Scan the records for the string "weight"; copy each line where it occurs.
[[ Material for this task, beginning ]]
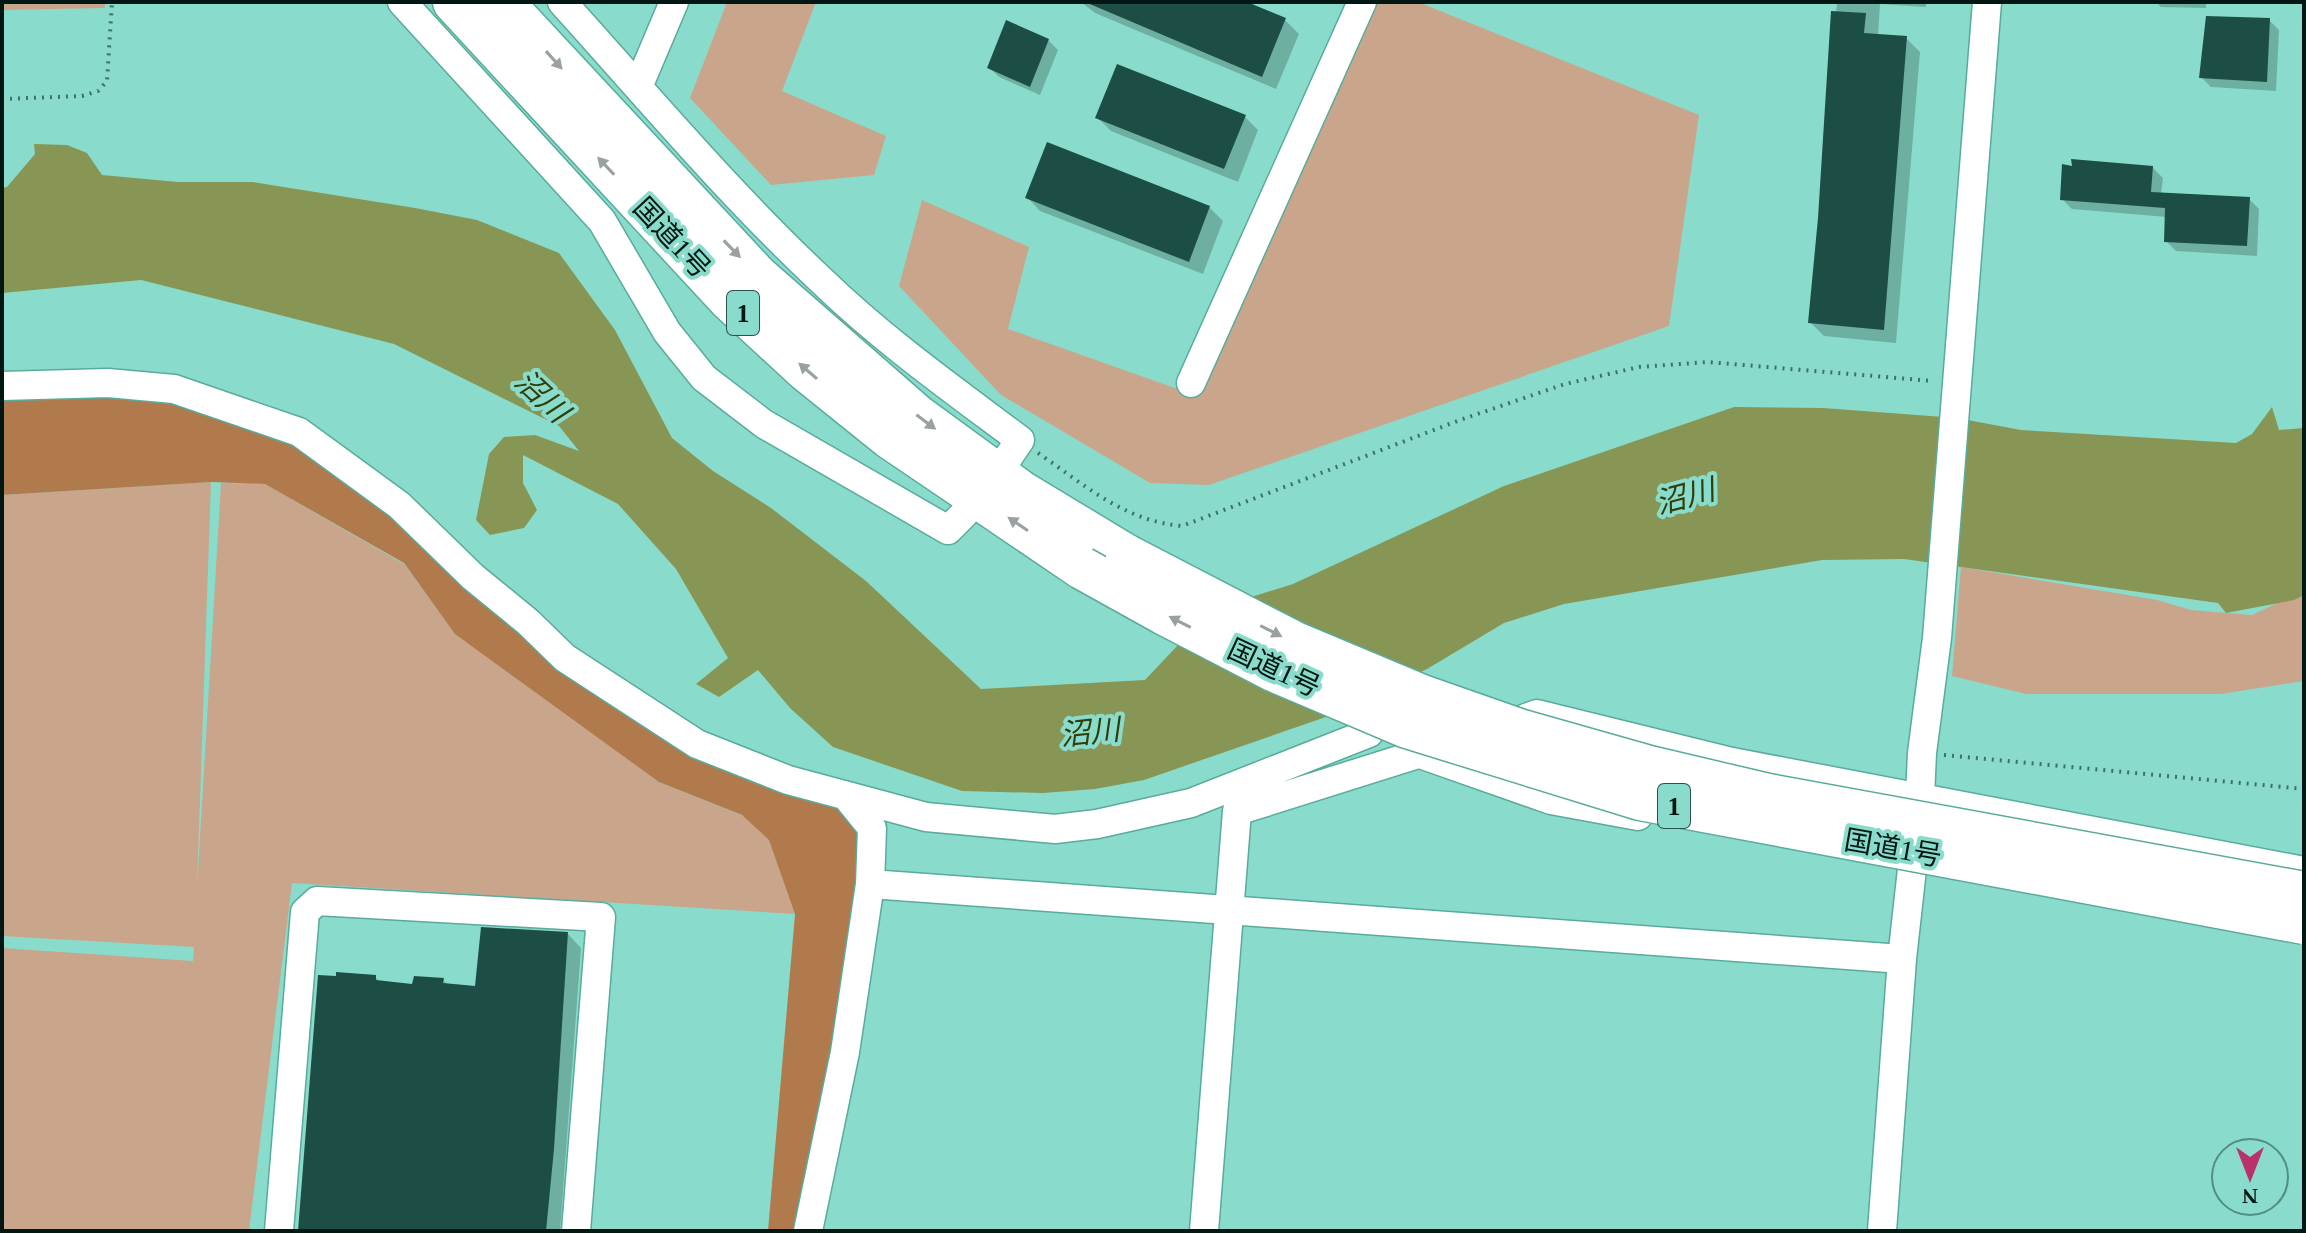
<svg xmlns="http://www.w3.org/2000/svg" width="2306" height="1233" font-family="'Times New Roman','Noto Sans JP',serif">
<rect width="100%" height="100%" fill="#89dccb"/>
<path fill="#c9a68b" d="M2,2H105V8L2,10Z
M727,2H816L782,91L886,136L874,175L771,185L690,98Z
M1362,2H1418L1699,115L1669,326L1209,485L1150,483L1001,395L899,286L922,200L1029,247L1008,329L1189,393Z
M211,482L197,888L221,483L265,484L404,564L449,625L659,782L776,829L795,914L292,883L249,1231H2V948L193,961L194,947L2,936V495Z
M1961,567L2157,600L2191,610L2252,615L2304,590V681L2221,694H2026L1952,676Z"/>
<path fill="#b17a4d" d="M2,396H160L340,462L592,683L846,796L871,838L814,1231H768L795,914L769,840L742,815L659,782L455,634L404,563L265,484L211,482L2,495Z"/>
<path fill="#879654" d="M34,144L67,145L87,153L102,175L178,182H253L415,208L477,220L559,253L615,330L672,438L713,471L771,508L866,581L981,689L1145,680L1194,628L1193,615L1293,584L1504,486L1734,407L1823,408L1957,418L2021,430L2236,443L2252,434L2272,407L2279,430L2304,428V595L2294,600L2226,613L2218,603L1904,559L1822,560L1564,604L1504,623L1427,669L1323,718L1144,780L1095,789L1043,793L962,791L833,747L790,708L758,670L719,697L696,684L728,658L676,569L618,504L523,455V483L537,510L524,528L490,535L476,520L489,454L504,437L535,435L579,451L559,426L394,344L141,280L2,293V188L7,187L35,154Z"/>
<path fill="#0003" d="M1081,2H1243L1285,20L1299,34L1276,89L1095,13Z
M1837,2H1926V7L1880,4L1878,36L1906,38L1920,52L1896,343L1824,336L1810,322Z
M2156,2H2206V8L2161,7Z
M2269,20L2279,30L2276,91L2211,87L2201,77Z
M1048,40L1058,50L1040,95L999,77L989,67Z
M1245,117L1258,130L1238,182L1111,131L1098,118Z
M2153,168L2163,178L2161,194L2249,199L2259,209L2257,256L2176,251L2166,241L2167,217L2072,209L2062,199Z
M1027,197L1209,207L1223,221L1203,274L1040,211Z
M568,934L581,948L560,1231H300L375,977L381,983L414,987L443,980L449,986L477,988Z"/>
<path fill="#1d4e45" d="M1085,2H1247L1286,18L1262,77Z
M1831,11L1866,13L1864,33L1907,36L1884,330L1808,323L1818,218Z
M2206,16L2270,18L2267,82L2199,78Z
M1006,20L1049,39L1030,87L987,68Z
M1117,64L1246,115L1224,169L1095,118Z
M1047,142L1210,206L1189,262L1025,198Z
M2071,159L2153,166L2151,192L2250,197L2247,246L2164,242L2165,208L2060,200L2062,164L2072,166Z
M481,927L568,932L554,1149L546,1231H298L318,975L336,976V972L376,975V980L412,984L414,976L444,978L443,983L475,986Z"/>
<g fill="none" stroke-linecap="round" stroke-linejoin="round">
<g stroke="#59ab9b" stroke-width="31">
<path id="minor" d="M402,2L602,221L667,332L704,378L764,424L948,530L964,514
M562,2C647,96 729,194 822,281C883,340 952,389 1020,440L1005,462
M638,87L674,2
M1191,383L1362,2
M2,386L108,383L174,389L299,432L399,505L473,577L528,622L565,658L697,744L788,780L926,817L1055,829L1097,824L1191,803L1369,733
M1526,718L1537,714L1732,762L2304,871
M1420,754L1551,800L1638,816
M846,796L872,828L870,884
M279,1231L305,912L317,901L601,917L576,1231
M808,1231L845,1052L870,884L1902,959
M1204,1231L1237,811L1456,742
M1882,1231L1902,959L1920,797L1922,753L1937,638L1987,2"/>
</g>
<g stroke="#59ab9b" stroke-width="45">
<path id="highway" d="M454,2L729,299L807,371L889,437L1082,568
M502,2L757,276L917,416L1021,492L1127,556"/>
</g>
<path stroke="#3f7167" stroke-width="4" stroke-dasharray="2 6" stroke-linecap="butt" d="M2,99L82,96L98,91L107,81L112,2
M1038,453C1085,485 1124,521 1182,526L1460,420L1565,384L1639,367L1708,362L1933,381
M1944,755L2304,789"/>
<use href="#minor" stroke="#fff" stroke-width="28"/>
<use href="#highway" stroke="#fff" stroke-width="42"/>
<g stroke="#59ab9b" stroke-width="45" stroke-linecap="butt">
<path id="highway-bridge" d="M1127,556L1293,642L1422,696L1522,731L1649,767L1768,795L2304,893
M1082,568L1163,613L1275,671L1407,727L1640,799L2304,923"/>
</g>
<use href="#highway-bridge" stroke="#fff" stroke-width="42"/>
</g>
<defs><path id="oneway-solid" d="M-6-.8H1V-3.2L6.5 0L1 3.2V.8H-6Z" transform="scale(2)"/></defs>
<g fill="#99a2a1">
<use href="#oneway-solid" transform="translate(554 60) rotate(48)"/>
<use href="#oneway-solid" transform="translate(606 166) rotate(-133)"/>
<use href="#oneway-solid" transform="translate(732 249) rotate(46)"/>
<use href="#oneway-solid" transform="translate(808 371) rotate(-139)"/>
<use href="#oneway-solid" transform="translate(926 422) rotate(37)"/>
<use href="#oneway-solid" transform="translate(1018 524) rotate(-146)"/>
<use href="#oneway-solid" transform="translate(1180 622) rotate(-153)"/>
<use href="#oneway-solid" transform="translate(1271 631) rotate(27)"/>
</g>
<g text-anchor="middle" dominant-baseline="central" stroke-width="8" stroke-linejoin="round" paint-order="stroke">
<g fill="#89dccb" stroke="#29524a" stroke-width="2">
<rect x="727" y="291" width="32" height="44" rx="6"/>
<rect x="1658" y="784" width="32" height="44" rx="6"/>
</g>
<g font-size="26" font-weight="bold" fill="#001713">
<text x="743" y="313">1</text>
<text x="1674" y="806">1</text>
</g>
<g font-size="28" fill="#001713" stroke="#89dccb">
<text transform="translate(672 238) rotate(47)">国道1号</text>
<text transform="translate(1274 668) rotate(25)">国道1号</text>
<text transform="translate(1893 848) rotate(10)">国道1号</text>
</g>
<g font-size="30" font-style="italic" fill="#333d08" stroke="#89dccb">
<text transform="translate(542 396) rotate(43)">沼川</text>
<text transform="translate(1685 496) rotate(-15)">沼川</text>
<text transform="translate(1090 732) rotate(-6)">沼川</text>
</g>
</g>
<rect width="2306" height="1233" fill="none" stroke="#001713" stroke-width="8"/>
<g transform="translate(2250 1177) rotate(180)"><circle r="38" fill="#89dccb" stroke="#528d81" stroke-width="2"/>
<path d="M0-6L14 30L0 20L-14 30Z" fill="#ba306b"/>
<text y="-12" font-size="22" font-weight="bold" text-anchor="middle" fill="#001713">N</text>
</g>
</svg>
[[ Material for this task, end ]]
## Solution
<g font-size="26" font-weight="bold" fill="#001713">
<text y="-12" font-size="22" font-weight="bold" text-anchor="middle" fill="#001713">N</text>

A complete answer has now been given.